Kommentar von Leander
Danke erst mal für den spannenden Bericht. Ich fand es sehr spannend wie jemand, der nie Kontakt zu MAGUN hatte mit den Regeln und der Welt umgeht. Einige Dinge sind mir besonders ins Auge gefallen:
- Zu viele Punkte bei der Erschaffung
Diesen Punkt fand ich sehr spannend, da quasi alle meine Testspieler*Innen sich über zu wenig Punkte beim Start beklagen. Wer einige gute Attribute haben möchte muss schnell bei anderen schmerzlich verzichten. Die Idee ist zwar auch, das die Abenteuercharaktere deutlich besser und fähiger sind, als der „durchschnitts NSC vom Lande™“ aber ich hatte nie das Gefühl Übermenschen bei Einstiegsabenteuern zu haben. Eher umgekehrt. Selbst bei meinen eigenen Beispielcharakteren spüre ich selbst das Verlangen mehr Punkte zum Start zuzulassen da mir oft 20 bis 30 Punkte fehlen um noch ein besonderes Extra dazu zu kaufen. Aber so ist das halt mit der Wahrnehmung. Die einen wollen mehr, die anderen brauchen weniger. So oder so, spannend zu lesen wie dieser Teil der Erschaffung auf die unterschiedlichen Spieler*Innen wirkt. - Die Kampfregeln stark vereinfachen
Das ist ein Punkt den ich etwas schade fand, da ich die Erfahrung gemacht habe, das selbst Neulinge im Pen&Paper gut damit klar kamen, und gerade das System so wie es ist einen spürbareren Kampf erzeugt. Und nicht nur ein abstrakter Zahlenwert ist. Ich habe immer wieder mal versucht das Kampfsystem für mich selbst zu reduzieren. Allerdings musste ich schnell abbrechen da es schnell zu einem Punkt kam, bei denen der Kampf wieder so abstrakt wurde wie ich es bei vielen Systemen verspüre. Aber auch hier. Es ist so eine Sache mit der Wahrnehmung.

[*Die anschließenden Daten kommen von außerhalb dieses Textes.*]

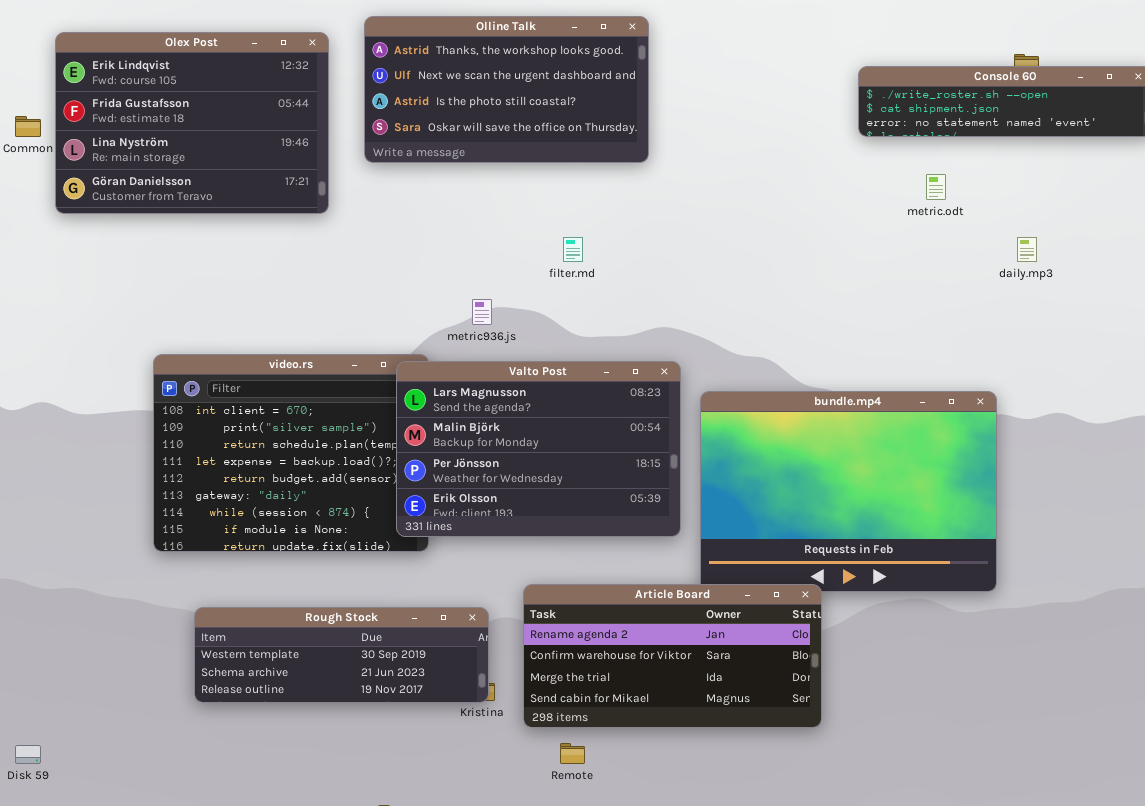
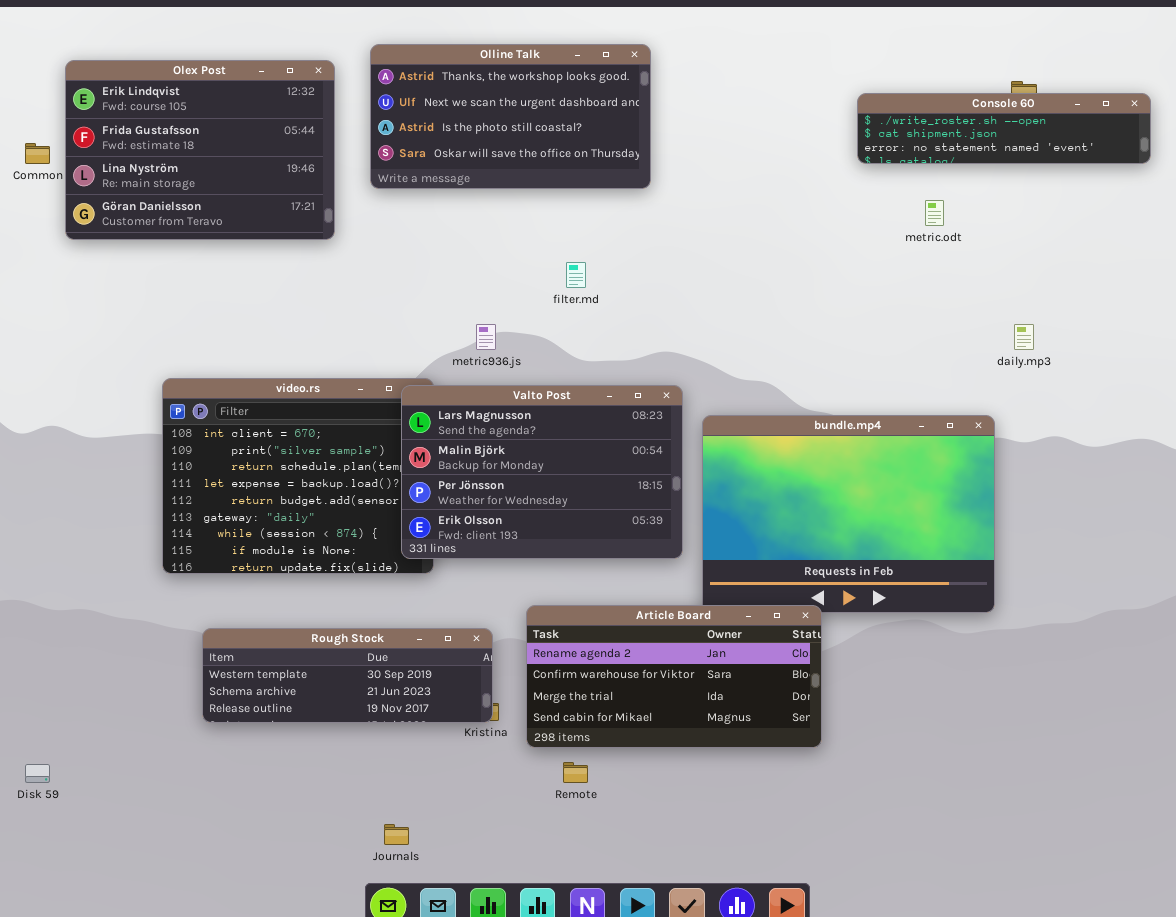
daily.mp3: [1017,237,1037,262] -> [1014,324,1034,350], moved

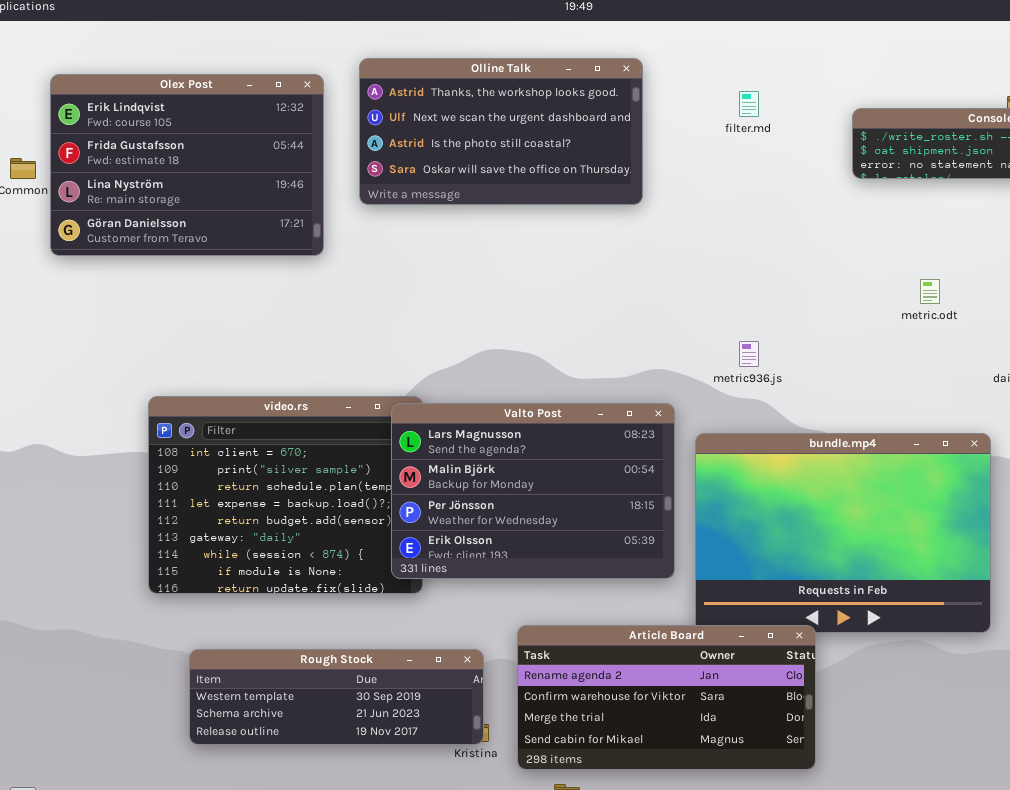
metric.odt: [925,200,944,226] -> [920,279,940,304], moved
filter.md: [566,262,586,288] -> [739,91,759,117], moved
metric936.js: [476,324,496,350] -> [739,341,759,367], moved

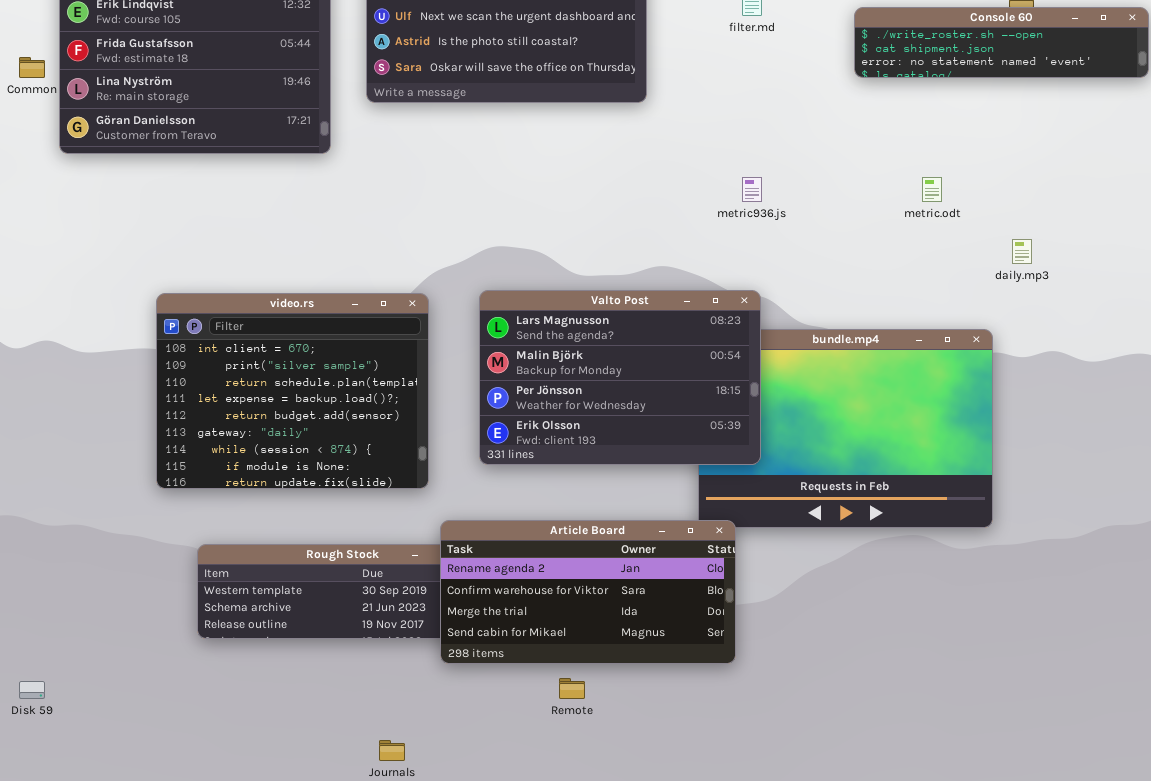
metric936.js: [739,341,759,367] -> [742,177,762,202], moved
Valto Post: [391,403,675,579] -> [479,290,761,465], moved
Article Board: [517,625,816,770] -> [440,520,736,664], moved

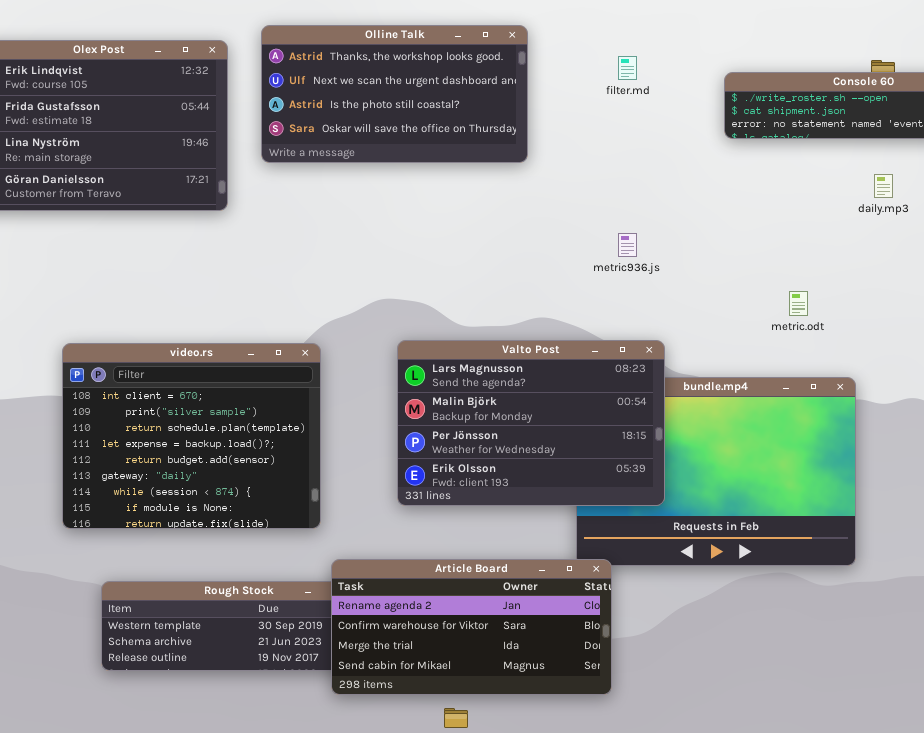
metric.odt: [922,177,942,202] -> [789,291,808,316], moved
daily.mp3: [1012,239,1032,264] -> [874,174,893,198], moved
Valto Post: [479,290,761,465] -> [397,340,665,506], moved

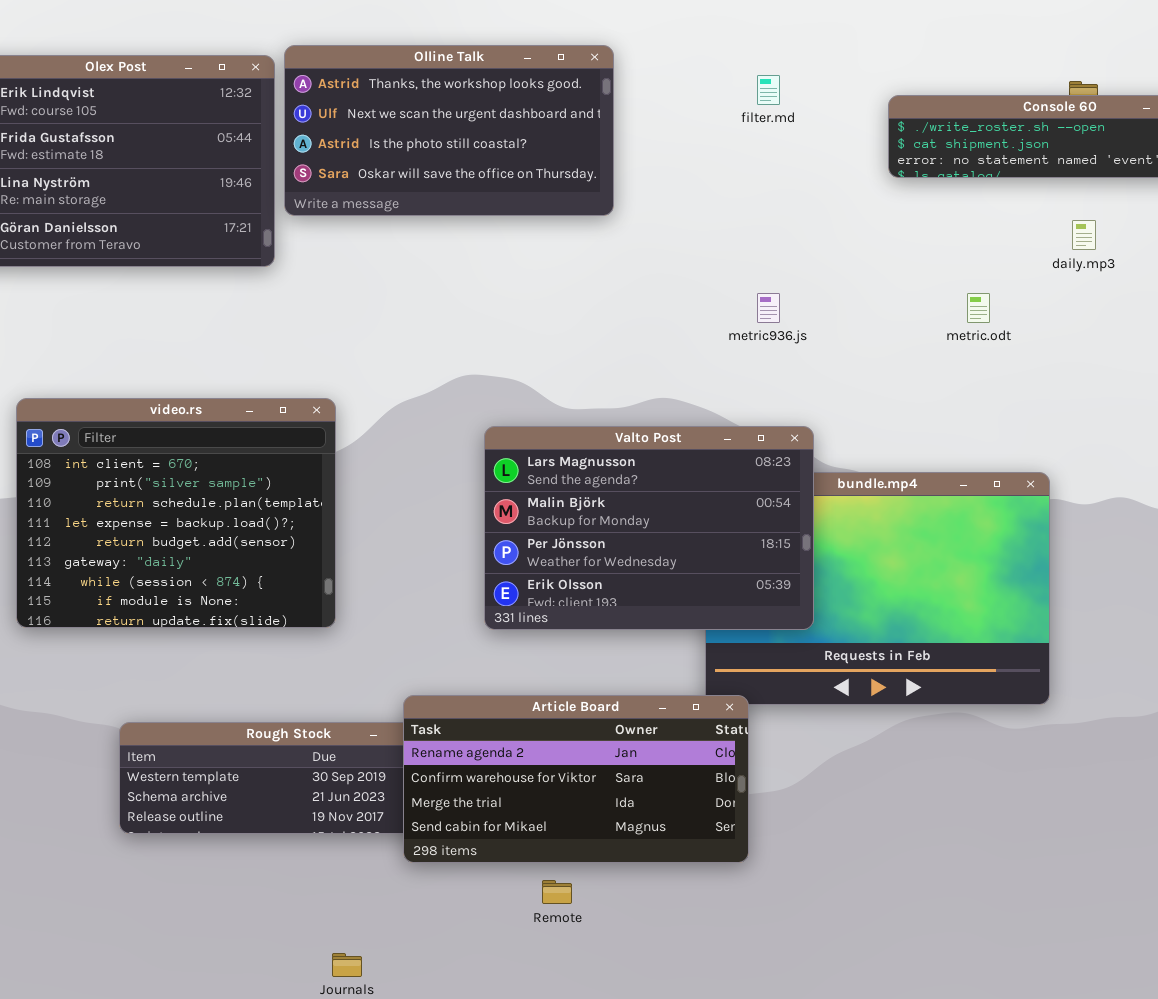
Olline Talk: [261,25,528,163] -> [284,45,614,216], moved
metric.odt: [789,291,808,316] -> [967,293,990,323], moved
video.rs: [62,343,321,529] -> [16,398,336,628], moved

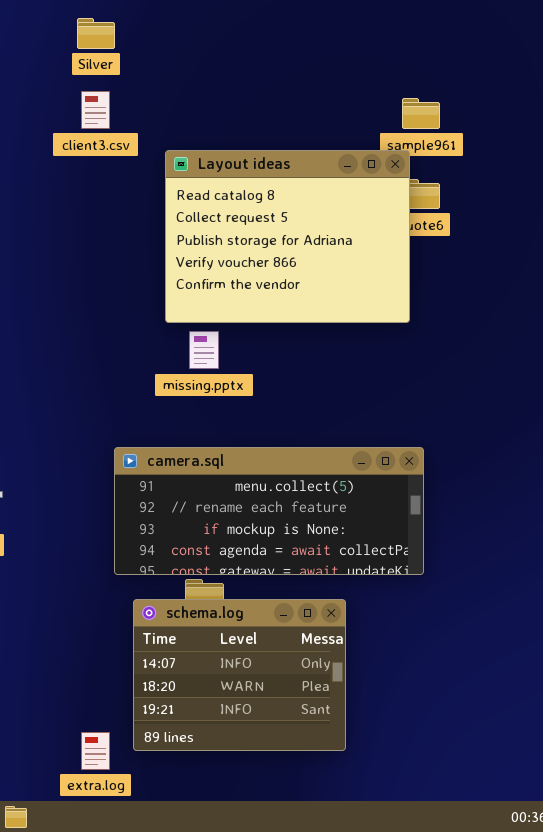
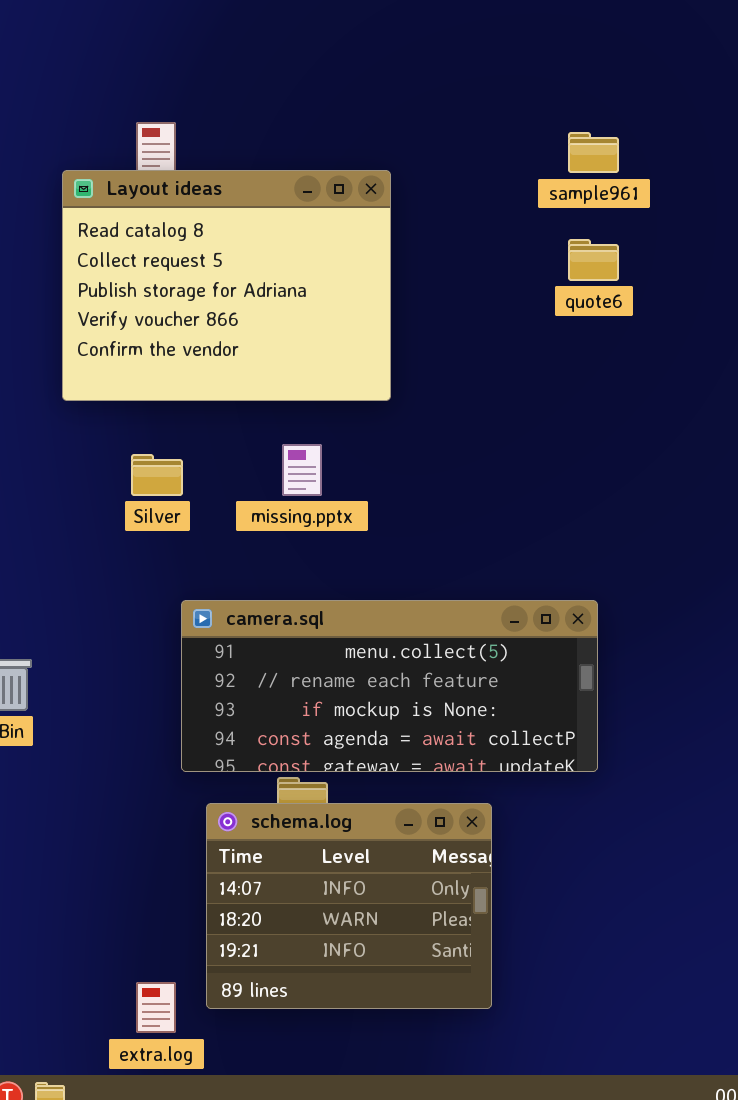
Silver: [77,18,115,49] -> [131,454,183,496], moved
Layout ideas: [165,150,410,323] -> [62,170,391,401], moved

Ich hoffe ihr werdet noch viel Spass haben und beim nächsten Abenteuer einen schönen, spannenden Kontakt zur Geisterwelt haben. Ich freue mich auf euren Bericht.
Und alle anderen, die auch MAGUN spielen. Schreibt mir eure Erfahrungen. Ich freue mich über Geschichten eurer Charaktere.
Nachtrag: Der Text wurde lediglich Korrektur gelesen, inhaltlich blieb er unverändert.